Ainsi avaient-elles le pouvoir de se métamorphoser, ce qui leur permettait de commettre leurs méfaits sans être reconnues. Sous forme de lièvres, les sorcières avaient coutume de se réunir en congrès. La rapidité que leur offrait cette forme leur permettait d'échapper à leurs poursuivants. Les longues oreilles étaient une aide précieuse pour espionner sans être vues. La patte de lièvre est considérée comme un porte-bonheur, preuve qu'une sorcière avait été mutilée de sa main, et donc privée de ses pouvoirs. Le hibou a été associé à la sorcière car il est un animal nocturne, avec de grands yeux pour espionner, et un cri parfois effrayant et associé à un présage funeste.
Les animaux servent de compagnie à la sorcière, qui vit seule et n'a pas pas de famille ou d'ingrédients pour les potions, filtres...
~ La plus célèbre ~
Jeanne d'Arc a été accusée d'être une sorcière. Les raisons de cette accusation étaient qu'elle était originaire de Lorraine, province réputée pour la sorcellerie, la magie et le paganisme, et qu'elle a avoué avoir entendu pour la première fois des voix au pied de l'arbre enchanté de Bourlemont, qu'elle possédait le don de guérir les malades, que ses partisans l'adoraient presque comme une déesse. Après sa mort sur le bûcher, le bruit courut qu'elle était toujours vivante. Capturée par les Bourguignons, elle est livrée aux Anglais et est soumise à un procès en sorcellerie. Le procès se déroule à Rouen à huis-clos sous la conduite de l'évêque Cauchon du 9 janvier au 28 mars 1431. Jeanne est brûlée vive le 30 mai 1431. La révision de son procès commença en 1450. Jeanne d'Arc fut réhabilitée en 1456, béatifiée en 1909 et canonisée en 1920 et n'est à aucun titre considérée comme une sorcière de nos jours..
(source: Wikipedia)
~ Pour conclure ~
De nos jours, l'image de la sorcière créature maléfique demeure, c'est un archétype de l'imaginaire européen, qui prend le pas sur la réalité historique du génocide sexiste. Ainsi, dans les oeuvres de fiction, on continue de l'employer comme la "méchante" de l'histoire, comme dans Winx Club par exemple. Mais d'autres fictions (Harry Potter, Charmed, Sabrina...) font des sorcières des personnages bons, au contraire.

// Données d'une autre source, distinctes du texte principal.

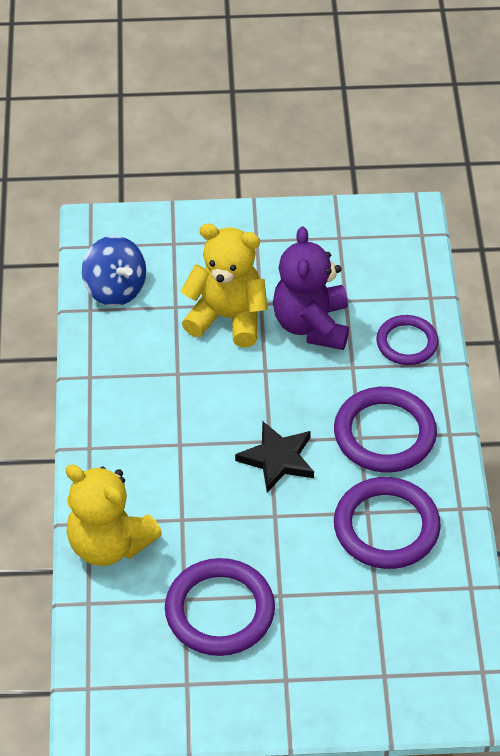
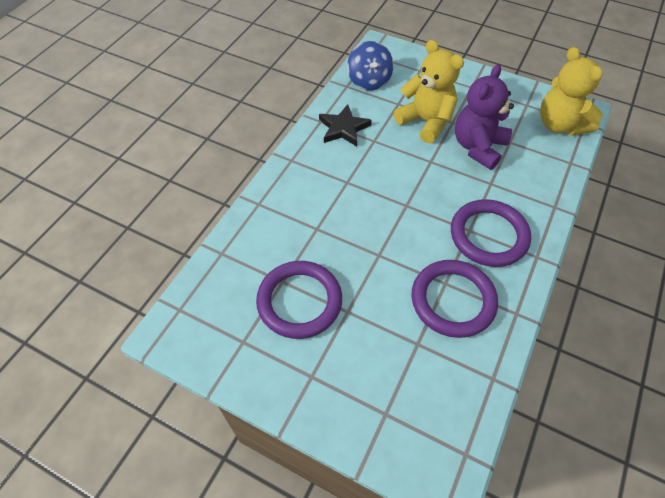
camera: 30 degrees right, 5 degrees up
(109, 544) = (261, 222): yellow teddy bear -> yellow teddy bear (560, 125)
(277, 459) = (404, 219): black star -> black star (343, 128)
(407, 343) = (538, 184): purple ring -> none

Dans Charmed, les soeurs Halliwell n'ont pas à craindre le bûcher, au pire c'est la curiosité et l'incompréhension qui l'emporterait si leur secret était révélé. Sorcières modernes, pratiquantes de la Wicca, elles ne volent pas sur des balais, ne se transforment pas en animaux et utilisent toutes sortes de plantes pour fabriquer des potions. Ce sont des personnages bénéfiques, qui luttent contre toutes les Forces du Mal pour protéger les innocents et faire triompher la lumière.